◆ **DATA SHOWN**:
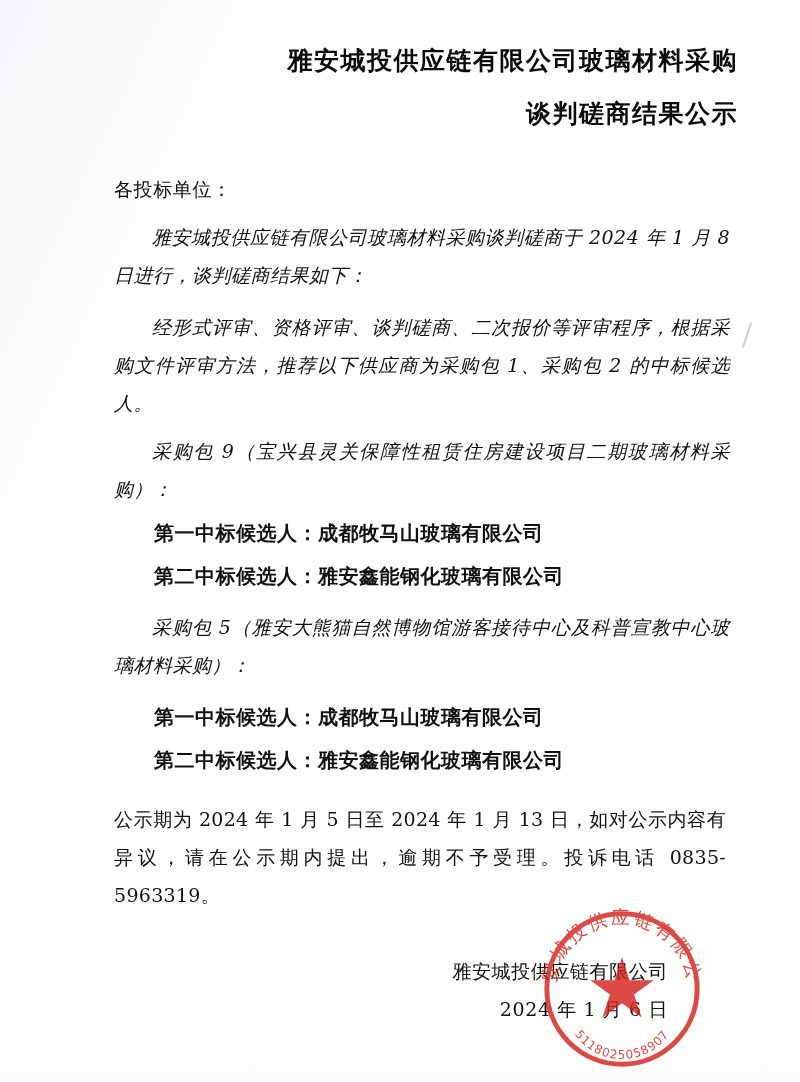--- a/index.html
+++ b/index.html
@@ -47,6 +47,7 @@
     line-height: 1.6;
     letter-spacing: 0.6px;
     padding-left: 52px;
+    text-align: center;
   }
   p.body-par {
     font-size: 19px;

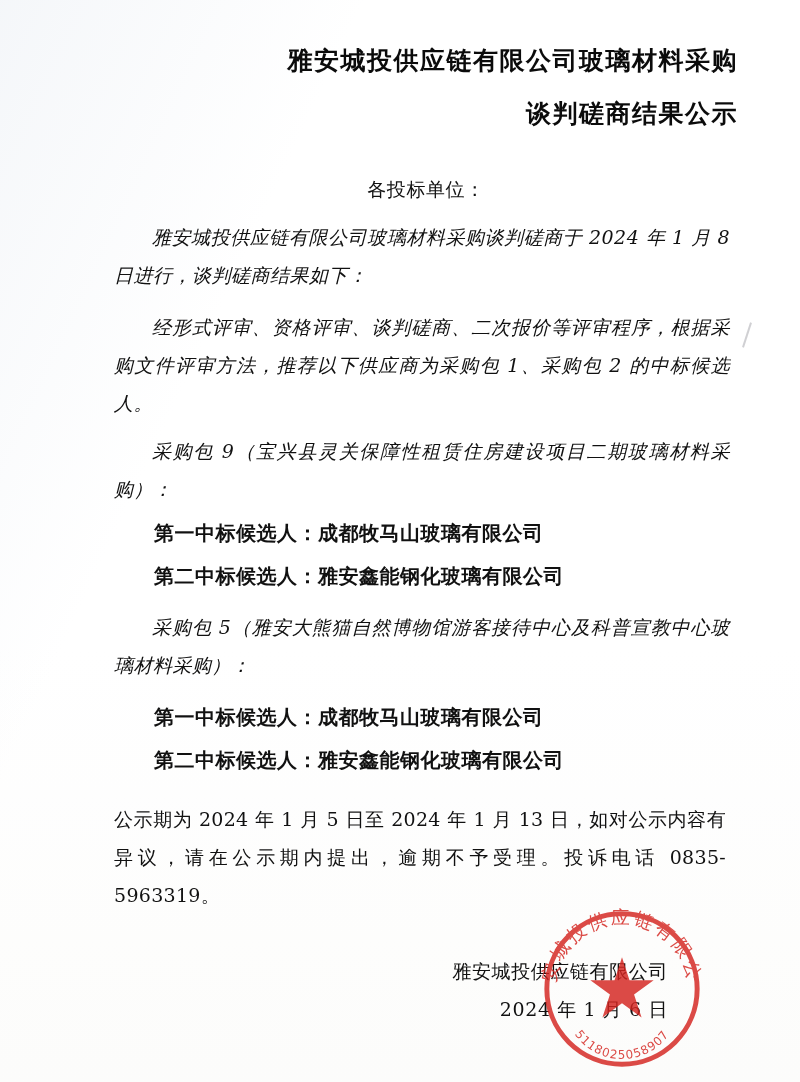--- a/index.html
+++ b/index.html
@@ -140,7 +140,7 @@
   <p class="cand">第一中标候选人：成都牧马山玻璃有限公司</p>
   <p class="cand">第二中标候选人：雅安鑫能钢化玻璃有限公司</p>
 
-  <p class="body-par">采购包 5（雅安大熊猫自然博物馆游客接待中心及科普宣教中心玻璃材料采购）：</p>
+  <p class="body-par">采购包 7（雅安大熊猫自然博物馆游客接待中心及科普宣教中心玻璃材料采购）：</p>
   <p class="cand first-of-pack">第一中标候选人：成都牧马山玻璃有限公司</p>
   <p class="cand">第二中标候选人：雅安鑫能钢化玻璃有限公司</p>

◆ **WHAT THE EXERCISE ASKS**: Find "letter-spacing: 0.6px;" in the entries, then reproduce that line and each line after it exactly, through the last one. Pictures do not go in.

◆ **RESPONSE BOX**:
     letter-spacing: 0.6px;
     padding-left: 52px;
+    text-align: center;
   }
   p.body-par {
     font-size: 19px;

--- a/index.html
+++ b/index.html
@@ -140,7 +140,7 @@
   <p class="cand">第一中标候选人：成都牧马山玻璃有限公司</p>
   <p class="cand">第二中标候选人：雅安鑫能钢化玻璃有限公司</p>
 
-  <p class="body-par">采购包 5（雅安大熊猫自然博物馆游客接待中心及科普宣教中心玻璃材料采购）：</p>
+  <p class="body-par">采购包 7（雅安大熊猫自然博物馆游客接待中心及科普宣教中心玻璃材料采购）：</p>
   <p class="cand first-of-pack">第一中标候选人：成都牧马山玻璃有限公司</p>
   <p class="cand">第二中标候选人：雅安鑫能钢化玻璃有限公司</p>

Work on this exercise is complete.